# 任务项
把所有行重抄一遍，将“Submissions”换成“Entries”，其余内容保持不变。

———

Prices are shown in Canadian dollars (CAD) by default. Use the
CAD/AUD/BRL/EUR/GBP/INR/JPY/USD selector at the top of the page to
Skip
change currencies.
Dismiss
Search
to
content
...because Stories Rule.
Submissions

———

# 解答
Prices are shown in Canadian dollars (CAD) by default. Use the
CAD/AUD/BRL/EUR/GBP/INR/JPY/USD selector at the top of the page to
Skip
change currencies.
Dismiss
Search
to
content
...because Stories Rule.
Entries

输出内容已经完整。